Psychopathologic Disorder in Prader-Willi Syndrome     

S. Buono, D. Greco, F. Scannella, P. Occhipinti, L. Ragusa, A. Costanzo, C. Romano

Department for Mental Retardation, Oasi Institute (IRCCS), Via Conte Ruggero,73 - 94018 Troina (EN)- ITALY

Prader-Willi syndrome (PWS) is a genetic disorder that results from the absence of normally active paternally expressed genes from the 15q11-q13 chromosome region. The majority of individuals (70%) have a paternally derived interstitial deletion of 15q11-q13, while 25% have maternal disomy 15 (UPD), and the remaining 2% to 5% of individuals have imprinting defects.  Among the phenotypical characteristics observed are: delayed psychomotor development, generalized hypotonicity, commonly retarded intellectual development, behavioral and emotional problems and hyperphagia, with resulting obesity.

The data in literature indicate an association between PWS and psychopathological characteristics.  Persons with PWS can present with generalized developmental delay together with cognitive deficits. During their development emerge behavioral problems. In almost all cases, self injurious behaviors (skin-picking), as well as stubbornness and repetitive behaviors, are present. Frequently, there are problems linked to the emotional affective sphere, for instance, there is a significant emotional lability consisting in irascibility and scarce tolerance of frustrations. Rigidity in thought processes may also be present, consisting at times in manipulative modalities expressed in interpersonal relationships, as well as in polemical and oppositional attitudes. Furthermore, frequent compulsive and self injurious behaviors, as well as considerable difficulty in anxiety management, are evidenced. Advances in genetics have led to an increased understanding of the role of the genotype on psychological functioning in particular regarding the cognitive and behavioral phenotype. 

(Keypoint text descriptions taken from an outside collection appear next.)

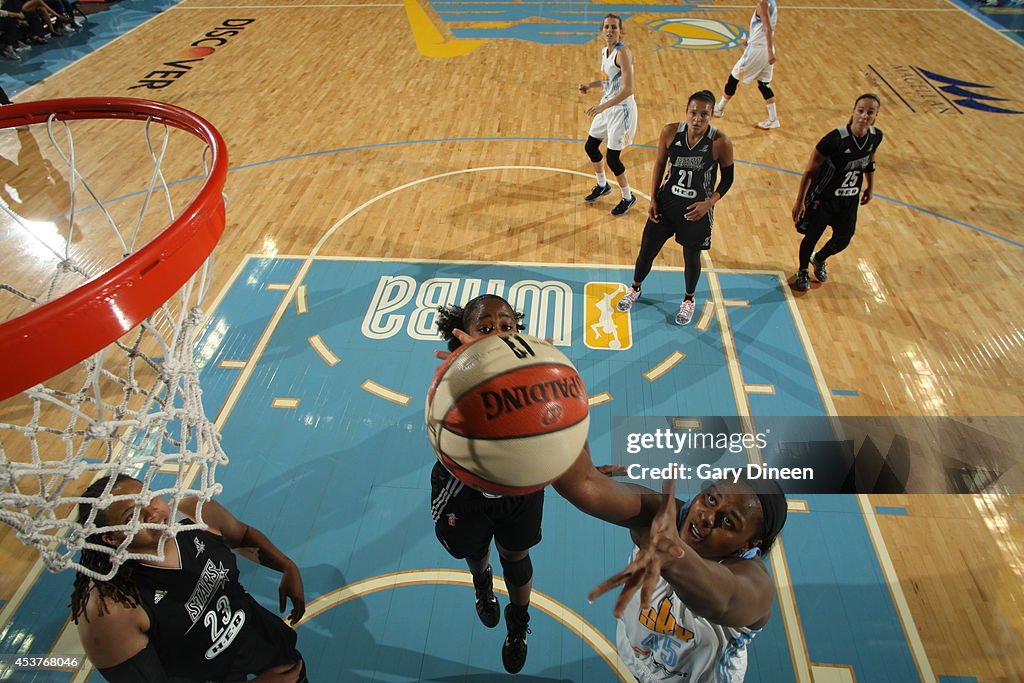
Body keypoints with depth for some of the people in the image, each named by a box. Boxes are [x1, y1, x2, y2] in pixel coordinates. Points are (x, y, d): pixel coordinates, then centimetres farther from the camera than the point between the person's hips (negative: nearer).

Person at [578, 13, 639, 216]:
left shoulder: (623, 52, -21)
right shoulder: (604, 51, 5)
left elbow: (628, 89, -28)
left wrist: (602, 106, -33)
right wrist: (590, 85, 10)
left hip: (621, 109, -9)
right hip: (606, 106, 9)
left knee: (612, 157, -6)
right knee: (590, 146, 17)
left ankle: (628, 197, 17)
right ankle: (602, 185, 42)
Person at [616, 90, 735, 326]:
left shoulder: (720, 142, -19)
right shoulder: (670, 132, -14)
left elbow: (727, 178, -6)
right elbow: (660, 164, 1)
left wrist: (709, 203, -20)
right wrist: (653, 199, -1)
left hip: (697, 209, -2)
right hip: (666, 201, 2)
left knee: (692, 256, 14)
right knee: (647, 249, 12)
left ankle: (689, 300, 42)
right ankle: (634, 289, 41)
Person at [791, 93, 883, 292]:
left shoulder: (876, 136, -10)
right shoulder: (836, 138, -28)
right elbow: (810, 171, -20)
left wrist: (870, 187, 20)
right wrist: (800, 201, -16)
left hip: (850, 199, 5)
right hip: (823, 198, -5)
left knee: (843, 239, 16)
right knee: (812, 236, 11)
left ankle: (819, 260, 49)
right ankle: (802, 272, 40)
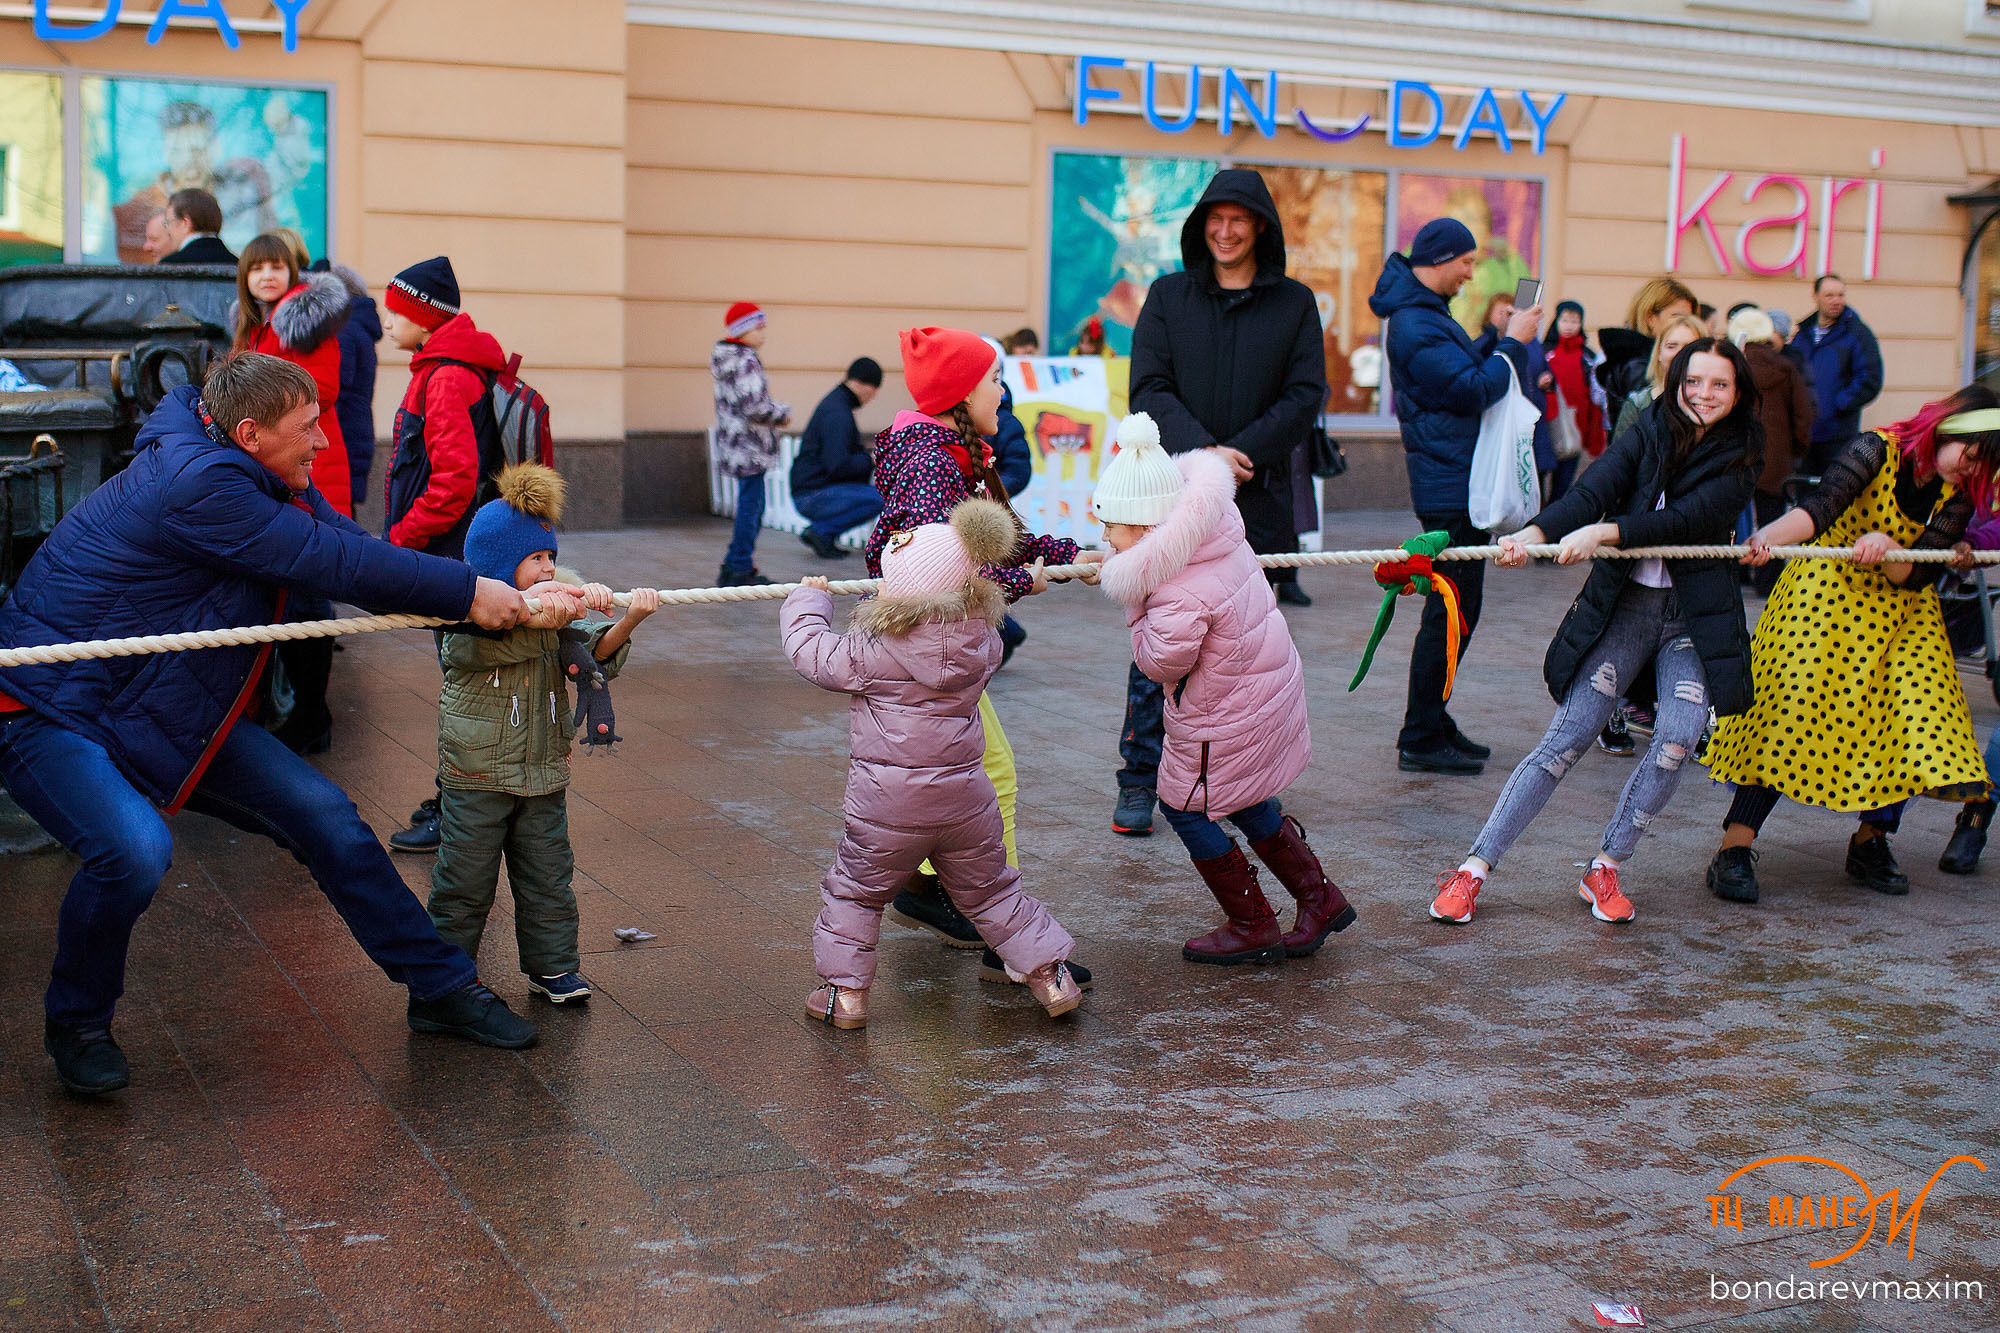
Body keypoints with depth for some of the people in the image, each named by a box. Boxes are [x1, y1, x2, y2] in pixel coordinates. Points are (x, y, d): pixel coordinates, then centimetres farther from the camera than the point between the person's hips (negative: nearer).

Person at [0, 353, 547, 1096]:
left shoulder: (266, 481, 3)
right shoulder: (197, 485, -27)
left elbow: (356, 551, 0)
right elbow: (336, 563, -27)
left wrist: (519, 599, -8)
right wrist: (469, 595, -19)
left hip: (168, 713, 9)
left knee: (320, 812, 2)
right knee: (136, 848, -33)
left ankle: (440, 986, 15)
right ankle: (77, 1023, -2)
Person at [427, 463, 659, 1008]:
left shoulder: (557, 615, 7)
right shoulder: (466, 621, -13)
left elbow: (595, 655, -5)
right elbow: (499, 633, -35)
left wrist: (626, 621, -26)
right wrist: (570, 603, -47)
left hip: (542, 774, 5)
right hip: (477, 776, -5)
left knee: (547, 876, 11)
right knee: (466, 881, 5)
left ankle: (553, 966, 24)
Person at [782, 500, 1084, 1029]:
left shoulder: (875, 653, -17)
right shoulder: (983, 642, -3)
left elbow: (811, 651, -4)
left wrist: (808, 599, 13)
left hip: (887, 806, -4)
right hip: (966, 797, 4)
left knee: (853, 892, 16)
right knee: (990, 891, 19)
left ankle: (845, 990, 19)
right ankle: (1050, 975, 20)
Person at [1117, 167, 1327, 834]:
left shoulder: (1294, 303, 8)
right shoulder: (1169, 296, 8)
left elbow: (1306, 397, 1)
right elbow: (1149, 389, -1)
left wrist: (1242, 453, -13)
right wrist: (1202, 452, -17)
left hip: (1257, 499, 1)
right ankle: (1139, 781, 5)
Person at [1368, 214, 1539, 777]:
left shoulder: (1428, 314, 17)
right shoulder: (1414, 324, -17)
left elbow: (1462, 369, 21)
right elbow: (1471, 391, -21)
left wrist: (1502, 338, 9)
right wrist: (1513, 343, -10)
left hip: (1459, 483, 11)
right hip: (1449, 488, -11)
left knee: (1455, 609, 15)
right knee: (1451, 611, -8)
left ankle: (1433, 725, 23)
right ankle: (1420, 740, -3)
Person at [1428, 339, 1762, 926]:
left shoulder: (1738, 459, -2)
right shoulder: (1647, 433, 1)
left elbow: (1686, 520, -19)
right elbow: (1592, 491, -14)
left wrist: (1603, 533, -31)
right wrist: (1534, 532, -33)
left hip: (1697, 618, 0)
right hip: (1623, 606, 0)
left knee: (1679, 736, -18)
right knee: (1569, 734, -7)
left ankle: (1604, 869, 1)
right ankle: (1475, 868, -4)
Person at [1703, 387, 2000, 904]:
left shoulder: (1956, 496, -1)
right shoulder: (1877, 450, -14)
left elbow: (1916, 577, -9)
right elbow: (1820, 507, -30)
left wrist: (1886, 548, -30)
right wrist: (1768, 537, -49)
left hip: (1898, 613, 5)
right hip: (1823, 594, -5)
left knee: (1913, 716, -7)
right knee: (1790, 709, -14)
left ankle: (1870, 842, 12)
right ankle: (1734, 849, -14)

Our work examines a sample composed of 18 persons with PWS, whose ages range from 2 to 35 years and whose intellectual disability levels vary as follows: slight mental retardation (45%), moderate mental retardation (11%), NOS mental retardation (16%), psychomotor delay (16%), borderline intellectual functioning (6%), normal intellectual functioning (6%). Furthermore, 45% of the persons with PWS examined manifested psychopathological problems.  Butler et al. (2004) have reported that the individuals with deletions generally have more behavioral and psychological problems than individuals with UPD.  In our sample we have examinated the presence of such differences related to these two genetic subtypes. Our study shows that the individuals with deletion have more psychopathological disorders than persons with UPD.